[START]

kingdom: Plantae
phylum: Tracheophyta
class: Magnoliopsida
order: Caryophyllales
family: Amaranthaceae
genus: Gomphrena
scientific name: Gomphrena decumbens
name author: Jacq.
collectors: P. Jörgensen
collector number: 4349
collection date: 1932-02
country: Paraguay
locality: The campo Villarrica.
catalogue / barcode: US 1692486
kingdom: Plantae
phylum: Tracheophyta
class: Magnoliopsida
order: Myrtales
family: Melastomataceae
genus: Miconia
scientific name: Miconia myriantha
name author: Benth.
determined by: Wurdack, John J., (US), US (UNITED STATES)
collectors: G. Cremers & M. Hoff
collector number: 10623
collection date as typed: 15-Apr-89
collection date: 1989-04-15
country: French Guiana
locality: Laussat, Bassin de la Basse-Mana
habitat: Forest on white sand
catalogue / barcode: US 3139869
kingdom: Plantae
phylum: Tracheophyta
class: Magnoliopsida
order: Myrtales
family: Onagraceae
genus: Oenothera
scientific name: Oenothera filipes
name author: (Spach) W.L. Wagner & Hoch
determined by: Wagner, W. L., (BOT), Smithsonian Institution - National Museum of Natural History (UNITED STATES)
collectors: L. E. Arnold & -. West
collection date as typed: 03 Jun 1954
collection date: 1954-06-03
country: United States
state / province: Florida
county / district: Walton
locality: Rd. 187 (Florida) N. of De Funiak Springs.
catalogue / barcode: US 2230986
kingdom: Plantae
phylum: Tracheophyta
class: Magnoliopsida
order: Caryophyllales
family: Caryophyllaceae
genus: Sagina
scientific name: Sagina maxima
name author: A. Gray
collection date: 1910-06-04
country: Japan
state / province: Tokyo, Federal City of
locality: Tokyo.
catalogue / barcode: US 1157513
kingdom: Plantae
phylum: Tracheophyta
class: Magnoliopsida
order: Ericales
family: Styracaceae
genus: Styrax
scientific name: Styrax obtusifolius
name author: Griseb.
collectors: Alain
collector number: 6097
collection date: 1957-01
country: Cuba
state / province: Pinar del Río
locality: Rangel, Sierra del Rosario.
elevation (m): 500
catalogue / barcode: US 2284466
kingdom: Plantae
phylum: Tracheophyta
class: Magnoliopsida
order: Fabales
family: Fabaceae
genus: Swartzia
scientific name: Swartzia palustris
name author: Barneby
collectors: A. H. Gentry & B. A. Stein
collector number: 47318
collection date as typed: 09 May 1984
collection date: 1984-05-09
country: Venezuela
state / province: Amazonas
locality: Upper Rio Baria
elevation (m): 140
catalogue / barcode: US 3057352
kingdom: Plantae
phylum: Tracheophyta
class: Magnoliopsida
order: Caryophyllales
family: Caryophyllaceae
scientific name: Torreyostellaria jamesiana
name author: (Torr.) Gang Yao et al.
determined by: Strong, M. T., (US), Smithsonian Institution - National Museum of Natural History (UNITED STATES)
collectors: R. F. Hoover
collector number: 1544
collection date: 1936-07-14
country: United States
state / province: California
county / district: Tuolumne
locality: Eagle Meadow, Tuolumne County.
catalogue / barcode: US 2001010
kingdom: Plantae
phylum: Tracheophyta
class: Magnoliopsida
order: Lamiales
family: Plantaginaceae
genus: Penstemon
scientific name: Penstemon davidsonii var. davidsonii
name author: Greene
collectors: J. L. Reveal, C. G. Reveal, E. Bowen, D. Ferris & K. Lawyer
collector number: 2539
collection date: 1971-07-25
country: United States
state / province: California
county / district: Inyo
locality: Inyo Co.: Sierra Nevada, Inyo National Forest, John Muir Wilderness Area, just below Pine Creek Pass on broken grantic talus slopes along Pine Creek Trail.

[END]

## [Required work]
Reproduce all of the data above, line for line, without altering a single character.

## [Exercise response]
kingdom: Plantae
phylum: Tracheophyta
class: Magnoliopsida
order: Caryophyllales
family: Amaranthaceae
genus: Gomphrena
scientific name: Gomphrena decumbens
name author: Jacq.
collectors: P. Jörgensen
collector number: 4349
collection date: 1932-02
country: Paraguay
locality: The campo Villarrica.
catalogue / barcode: US 1692486
kingdom: Plantae
phylum: Tracheophyta
class: Magnoliopsida
order: Myrtales
family: Melastomataceae
genus: Miconia
scientific name: Miconia myriantha
name author: Benth.
determined by: Wurdack, John J., (US), US (UNITED STATES)
collectors: G. Cremers & M. Hoff
collector number: 10623
collection date as typed: 15-Apr-89
collection date: 1989-04-15
country: French Guiana
locality: Laussat, Bassin de la Basse-Mana
habitat: Forest on white sand
catalogue / barcode: US 3139869
kingdom: Plantae
phylum: Tracheophyta
class: Magnoliopsida
order: Myrtales
family: Onagraceae
genus: Oenothera
scientific name: Oenothera filipes
name author: (Spach) W.L. Wagner & Hoch
determined by: Wagner, W. L., (BOT), Smithsonian Institution - National Museum of Natural History (UNITED STATES)
collectors: L. E. Arnold & -. West
collection date as typed: 03 Jun 1954
collection date: 1954-06-03
country: United States
state / province: Florida
county / district: Walton
locality: Rd. 187 (Florida) N. of De Funiak Springs.
catalogue / barcode: US 2230986
kingdom: Plantae
phylum: Tracheophyta
class: Magnoliopsida
order: Caryophyllales
family: Caryophyllaceae
genus: Sagina
scientific name: Sagina maxima
name author: A. Gray
collection date: 1910-06-04
country: Japan
state / province: Tokyo, Federal City of
locality: Tokyo.
catalogue / barcode: US 1157513
kingdom: Plantae
phylum: Tracheophyta
class: Magnoliopsida
order: Ericales
family: Styracaceae
genus: Styrax
scientific name: Styrax obtusifolius
name author: Griseb.
collectors: Alain
collector number: 6097
collection date: 1957-01
country: Cuba
state / province: Pinar del Río
locality: Rangel, Sierra del Rosario.
elevation (m): 500
catalogue / barcode: US 2284466
kingdom: Plantae
phylum: Tracheophyta
class: Magnoliopsida
order: Fabales
family: Fabaceae
genus: Swartzia
scientific name: Swartzia palustris
name author: Barneby
collectors: A. H. Gentry & B. A. Stein
collector number: 47318
collection date as typed: 09 May 1984
collection date: 1984-05-09
country: Venezuela
state / province: Amazonas
locality: Upper Rio Baria
elevation (m): 140
catalogue / barcode: US 3057352
kingdom: Plantae
phylum: Tracheophyta
class: Magnoliopsida
order: Caryophyllales
family: Caryophyllaceae
scientific name: Torreyostellaria jamesiana
name author: (Torr.) Gang Yao et al.
determined by: Strong, M. T., (US), Smithsonian Institution - National Museum of Natural History (UNITED STATES)
collectors: R. F. Hoover
collector number: 1544
collection date: 1936-07-14
country: United States
state / province: California
county / district: Tuolumne
locality: Eagle Meadow, Tuolumne County.
catalogue / barcode: US 2001010
kingdom: Plantae
phylum: Tracheophyta
class: Magnoliopsida
order: Lamiales
family: Plantaginaceae
genus: Penstemon
scientific name: Penstemon davidsonii var. davidsonii
name author: Greene
collectors: J. L. Reveal, C. G. Reveal, E. Bowen, D. Ferris & K. Lawyer
collector number: 2539
collection date: 1971-07-25
country: United States
state / province: California
county / district: Inyo
locality: Inyo Co.: Sierra Nevada, Inyo National Forest, John Muir Wilderness Area, just below Pine Creek Pass on broken grantic talus slopes along Pine Creek Trail.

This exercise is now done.